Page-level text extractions

━━━━━━━━━━━━━━━━━━━━━━━━━━━━━━

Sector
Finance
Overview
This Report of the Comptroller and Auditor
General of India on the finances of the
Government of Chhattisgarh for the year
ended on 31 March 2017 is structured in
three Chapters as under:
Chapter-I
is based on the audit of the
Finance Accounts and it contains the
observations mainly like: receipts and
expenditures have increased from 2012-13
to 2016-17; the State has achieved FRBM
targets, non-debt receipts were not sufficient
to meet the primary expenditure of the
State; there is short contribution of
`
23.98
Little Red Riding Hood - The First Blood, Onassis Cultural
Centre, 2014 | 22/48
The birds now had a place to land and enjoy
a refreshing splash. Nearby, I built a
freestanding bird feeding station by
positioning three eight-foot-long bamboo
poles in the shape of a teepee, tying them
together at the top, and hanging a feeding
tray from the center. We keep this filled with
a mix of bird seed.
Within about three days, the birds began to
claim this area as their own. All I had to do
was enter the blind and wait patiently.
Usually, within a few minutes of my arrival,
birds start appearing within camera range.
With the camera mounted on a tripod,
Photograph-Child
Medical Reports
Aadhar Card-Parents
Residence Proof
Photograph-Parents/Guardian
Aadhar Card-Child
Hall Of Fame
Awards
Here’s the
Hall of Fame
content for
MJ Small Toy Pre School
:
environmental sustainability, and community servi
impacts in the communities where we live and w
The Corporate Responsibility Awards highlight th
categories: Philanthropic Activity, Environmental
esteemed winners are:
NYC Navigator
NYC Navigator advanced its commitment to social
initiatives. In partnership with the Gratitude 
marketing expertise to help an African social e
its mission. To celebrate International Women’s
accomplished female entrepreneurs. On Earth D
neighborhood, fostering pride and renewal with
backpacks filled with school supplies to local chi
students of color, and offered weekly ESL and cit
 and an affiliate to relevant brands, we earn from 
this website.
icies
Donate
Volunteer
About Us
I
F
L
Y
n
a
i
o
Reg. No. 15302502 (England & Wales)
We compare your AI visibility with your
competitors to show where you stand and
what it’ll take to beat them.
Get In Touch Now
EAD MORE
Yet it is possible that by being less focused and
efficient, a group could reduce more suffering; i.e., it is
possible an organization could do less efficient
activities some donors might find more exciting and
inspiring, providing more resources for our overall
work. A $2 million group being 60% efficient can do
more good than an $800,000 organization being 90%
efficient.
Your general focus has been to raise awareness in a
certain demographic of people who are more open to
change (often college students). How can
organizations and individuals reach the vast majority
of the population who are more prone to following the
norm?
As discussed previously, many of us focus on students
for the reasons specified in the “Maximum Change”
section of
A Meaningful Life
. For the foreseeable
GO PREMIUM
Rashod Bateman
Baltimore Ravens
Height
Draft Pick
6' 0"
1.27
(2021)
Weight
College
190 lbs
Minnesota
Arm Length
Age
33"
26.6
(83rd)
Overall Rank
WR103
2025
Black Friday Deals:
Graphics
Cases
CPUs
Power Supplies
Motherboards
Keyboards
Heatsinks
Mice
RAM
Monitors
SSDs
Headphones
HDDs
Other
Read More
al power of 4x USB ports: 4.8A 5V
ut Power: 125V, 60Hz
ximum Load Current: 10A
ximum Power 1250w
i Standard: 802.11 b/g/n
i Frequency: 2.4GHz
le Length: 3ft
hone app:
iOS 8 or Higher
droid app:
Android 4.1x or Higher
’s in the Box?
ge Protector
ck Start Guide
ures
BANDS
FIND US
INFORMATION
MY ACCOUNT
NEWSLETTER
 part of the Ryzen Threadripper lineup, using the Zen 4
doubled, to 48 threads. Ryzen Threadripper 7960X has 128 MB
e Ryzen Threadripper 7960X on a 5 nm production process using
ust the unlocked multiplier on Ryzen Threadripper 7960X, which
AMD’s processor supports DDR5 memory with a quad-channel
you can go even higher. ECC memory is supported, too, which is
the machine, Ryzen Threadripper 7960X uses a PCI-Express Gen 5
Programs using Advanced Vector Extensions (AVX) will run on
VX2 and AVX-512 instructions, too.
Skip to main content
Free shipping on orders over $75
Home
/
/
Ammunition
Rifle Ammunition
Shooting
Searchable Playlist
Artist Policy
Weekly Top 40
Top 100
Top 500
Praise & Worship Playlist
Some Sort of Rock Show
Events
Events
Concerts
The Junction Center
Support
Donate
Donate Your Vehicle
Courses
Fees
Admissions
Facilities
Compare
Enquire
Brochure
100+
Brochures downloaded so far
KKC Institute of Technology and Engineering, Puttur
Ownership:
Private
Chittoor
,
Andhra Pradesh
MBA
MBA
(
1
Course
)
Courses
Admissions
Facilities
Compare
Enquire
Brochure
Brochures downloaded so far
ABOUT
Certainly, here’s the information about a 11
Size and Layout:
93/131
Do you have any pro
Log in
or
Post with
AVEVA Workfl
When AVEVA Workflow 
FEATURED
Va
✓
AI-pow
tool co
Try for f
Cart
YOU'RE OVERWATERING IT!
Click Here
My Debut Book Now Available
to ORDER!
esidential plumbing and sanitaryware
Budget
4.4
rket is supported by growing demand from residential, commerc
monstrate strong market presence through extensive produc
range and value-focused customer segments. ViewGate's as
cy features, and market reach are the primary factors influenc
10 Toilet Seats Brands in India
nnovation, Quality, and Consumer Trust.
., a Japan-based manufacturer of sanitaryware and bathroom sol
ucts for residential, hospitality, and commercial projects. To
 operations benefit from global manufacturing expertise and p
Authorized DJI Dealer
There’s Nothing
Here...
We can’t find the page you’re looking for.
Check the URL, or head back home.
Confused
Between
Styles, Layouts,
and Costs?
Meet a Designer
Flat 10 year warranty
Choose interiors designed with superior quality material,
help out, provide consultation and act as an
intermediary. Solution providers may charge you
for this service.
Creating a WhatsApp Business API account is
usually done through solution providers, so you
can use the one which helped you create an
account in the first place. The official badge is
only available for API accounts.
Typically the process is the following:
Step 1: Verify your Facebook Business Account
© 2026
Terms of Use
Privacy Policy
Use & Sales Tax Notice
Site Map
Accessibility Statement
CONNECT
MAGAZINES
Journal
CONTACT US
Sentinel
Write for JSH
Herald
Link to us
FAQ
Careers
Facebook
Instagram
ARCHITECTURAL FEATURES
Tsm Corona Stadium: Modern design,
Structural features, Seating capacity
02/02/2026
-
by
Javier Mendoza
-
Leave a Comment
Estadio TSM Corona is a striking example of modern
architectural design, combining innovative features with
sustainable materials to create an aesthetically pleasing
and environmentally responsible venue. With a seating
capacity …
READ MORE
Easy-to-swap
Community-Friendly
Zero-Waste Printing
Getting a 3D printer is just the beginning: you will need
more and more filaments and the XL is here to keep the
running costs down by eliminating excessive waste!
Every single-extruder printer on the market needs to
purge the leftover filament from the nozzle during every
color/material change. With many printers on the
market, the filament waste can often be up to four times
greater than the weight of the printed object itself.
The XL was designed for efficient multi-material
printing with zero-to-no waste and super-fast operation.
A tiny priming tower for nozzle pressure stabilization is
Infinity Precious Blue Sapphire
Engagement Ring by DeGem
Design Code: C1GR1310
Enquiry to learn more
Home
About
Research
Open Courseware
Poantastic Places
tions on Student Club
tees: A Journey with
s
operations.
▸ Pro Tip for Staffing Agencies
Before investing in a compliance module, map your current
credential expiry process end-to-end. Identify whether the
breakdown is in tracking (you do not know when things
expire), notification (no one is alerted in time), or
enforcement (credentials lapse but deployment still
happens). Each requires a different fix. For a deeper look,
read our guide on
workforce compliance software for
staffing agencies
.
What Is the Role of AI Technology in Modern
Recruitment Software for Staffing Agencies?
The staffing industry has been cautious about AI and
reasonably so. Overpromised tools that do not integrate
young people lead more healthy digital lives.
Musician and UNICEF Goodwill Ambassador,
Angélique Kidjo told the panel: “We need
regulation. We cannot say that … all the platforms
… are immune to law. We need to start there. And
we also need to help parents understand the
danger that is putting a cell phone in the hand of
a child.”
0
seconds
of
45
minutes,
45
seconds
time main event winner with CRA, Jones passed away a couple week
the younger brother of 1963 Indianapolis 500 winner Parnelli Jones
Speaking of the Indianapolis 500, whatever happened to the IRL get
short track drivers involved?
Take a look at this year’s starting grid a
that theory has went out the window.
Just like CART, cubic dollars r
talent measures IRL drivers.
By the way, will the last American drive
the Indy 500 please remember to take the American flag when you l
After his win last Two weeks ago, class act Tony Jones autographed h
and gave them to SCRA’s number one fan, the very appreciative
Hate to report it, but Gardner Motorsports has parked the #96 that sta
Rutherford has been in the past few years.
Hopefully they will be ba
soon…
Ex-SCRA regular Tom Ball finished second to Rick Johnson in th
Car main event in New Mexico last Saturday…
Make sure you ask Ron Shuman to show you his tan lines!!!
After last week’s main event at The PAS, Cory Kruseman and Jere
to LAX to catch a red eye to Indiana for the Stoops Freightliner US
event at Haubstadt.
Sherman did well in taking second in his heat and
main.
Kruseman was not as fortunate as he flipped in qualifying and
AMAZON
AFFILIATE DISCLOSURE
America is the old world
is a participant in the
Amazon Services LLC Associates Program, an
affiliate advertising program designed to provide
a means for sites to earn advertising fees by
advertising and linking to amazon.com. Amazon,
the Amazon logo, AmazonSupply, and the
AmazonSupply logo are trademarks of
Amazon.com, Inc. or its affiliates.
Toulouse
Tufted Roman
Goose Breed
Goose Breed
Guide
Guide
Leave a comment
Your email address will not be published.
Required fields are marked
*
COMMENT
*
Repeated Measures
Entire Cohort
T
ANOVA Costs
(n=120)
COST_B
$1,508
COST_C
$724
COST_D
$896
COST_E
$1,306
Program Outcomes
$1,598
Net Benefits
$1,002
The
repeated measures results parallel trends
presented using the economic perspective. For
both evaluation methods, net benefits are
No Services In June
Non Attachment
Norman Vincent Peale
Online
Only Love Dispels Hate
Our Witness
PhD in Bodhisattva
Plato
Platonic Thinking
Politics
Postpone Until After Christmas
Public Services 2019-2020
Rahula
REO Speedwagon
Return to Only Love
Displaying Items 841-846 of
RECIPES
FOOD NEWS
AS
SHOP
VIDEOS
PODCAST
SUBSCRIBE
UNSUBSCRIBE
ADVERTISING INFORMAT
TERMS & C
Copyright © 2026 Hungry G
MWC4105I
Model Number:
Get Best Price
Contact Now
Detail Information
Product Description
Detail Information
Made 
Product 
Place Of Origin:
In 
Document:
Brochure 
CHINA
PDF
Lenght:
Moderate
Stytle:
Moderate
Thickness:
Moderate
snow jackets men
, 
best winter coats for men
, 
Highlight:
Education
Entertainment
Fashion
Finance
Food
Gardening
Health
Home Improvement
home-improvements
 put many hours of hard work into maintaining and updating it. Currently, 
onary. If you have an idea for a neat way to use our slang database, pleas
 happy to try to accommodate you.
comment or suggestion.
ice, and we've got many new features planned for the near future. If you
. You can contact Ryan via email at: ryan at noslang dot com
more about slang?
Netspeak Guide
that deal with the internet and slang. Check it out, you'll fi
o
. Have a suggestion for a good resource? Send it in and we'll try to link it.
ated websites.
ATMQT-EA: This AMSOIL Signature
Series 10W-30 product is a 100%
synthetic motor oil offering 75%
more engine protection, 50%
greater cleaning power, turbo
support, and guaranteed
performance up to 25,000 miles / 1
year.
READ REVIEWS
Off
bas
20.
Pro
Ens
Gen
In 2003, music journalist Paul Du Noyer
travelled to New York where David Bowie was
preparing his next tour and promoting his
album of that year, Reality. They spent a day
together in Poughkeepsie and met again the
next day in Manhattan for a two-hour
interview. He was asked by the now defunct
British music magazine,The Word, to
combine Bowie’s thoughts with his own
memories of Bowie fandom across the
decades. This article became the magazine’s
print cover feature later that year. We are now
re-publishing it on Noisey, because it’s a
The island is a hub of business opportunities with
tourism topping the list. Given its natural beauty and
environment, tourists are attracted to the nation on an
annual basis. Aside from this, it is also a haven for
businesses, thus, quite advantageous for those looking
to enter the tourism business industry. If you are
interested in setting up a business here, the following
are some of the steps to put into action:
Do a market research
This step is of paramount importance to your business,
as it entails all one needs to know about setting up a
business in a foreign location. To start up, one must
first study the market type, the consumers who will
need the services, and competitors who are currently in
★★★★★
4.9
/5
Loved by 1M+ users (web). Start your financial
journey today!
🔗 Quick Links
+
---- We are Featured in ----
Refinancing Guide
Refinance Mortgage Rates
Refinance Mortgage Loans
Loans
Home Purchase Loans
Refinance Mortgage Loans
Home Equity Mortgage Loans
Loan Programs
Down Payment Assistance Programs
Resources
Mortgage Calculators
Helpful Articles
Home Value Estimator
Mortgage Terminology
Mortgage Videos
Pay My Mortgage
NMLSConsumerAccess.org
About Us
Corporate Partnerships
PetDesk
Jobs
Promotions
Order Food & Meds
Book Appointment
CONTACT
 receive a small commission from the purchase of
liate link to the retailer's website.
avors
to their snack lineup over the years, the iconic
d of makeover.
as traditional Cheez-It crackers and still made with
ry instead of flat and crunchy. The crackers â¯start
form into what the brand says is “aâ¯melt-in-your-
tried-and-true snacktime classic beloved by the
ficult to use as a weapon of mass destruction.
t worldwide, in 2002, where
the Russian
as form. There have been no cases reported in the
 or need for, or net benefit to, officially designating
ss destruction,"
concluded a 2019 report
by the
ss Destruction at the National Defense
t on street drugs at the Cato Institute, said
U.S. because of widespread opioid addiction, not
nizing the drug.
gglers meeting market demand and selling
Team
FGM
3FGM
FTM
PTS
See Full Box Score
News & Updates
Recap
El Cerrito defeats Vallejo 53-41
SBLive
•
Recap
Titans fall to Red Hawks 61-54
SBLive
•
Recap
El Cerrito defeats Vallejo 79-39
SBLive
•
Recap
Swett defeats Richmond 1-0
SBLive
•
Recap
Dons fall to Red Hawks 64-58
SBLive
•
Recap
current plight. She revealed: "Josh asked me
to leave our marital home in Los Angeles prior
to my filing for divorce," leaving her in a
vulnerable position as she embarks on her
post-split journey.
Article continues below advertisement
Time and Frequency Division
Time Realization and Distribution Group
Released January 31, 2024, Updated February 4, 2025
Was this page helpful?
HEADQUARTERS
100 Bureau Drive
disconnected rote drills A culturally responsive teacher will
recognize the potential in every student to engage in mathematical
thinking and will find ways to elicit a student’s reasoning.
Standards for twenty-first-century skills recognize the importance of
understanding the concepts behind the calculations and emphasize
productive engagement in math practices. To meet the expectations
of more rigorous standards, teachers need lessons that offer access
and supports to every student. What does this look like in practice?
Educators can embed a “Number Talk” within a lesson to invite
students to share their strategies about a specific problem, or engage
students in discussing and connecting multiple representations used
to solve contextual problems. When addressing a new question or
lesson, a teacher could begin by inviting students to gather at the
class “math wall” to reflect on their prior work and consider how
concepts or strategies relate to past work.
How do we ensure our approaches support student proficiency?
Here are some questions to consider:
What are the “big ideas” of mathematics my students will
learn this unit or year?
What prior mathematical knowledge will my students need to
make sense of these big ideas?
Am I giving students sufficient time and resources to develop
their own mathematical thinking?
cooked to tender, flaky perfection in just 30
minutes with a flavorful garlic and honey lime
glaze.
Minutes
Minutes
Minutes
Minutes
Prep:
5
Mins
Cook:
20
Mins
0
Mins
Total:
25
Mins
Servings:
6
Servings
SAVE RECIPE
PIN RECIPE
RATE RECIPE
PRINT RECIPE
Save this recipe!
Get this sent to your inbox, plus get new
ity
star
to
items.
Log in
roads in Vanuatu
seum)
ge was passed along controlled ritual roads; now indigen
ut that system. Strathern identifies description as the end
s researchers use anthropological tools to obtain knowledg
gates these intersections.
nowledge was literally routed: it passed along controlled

━━━━━━━━━━━━━━━━━━━━━━━━━━━━━━

▶ _INSTRUCTIONS FOR THE TASK_
Lines from the entries that contain the word "their" are what the answer must hold.

▶ _REPLY TO THE TASK_
claim this area as their own. All I had to do
to their snack lineup over the years, the iconic
students to share their strategies about a specific problem, or engage
class “math wall” to reflect on their prior work and consider how
their own mathematical thinking?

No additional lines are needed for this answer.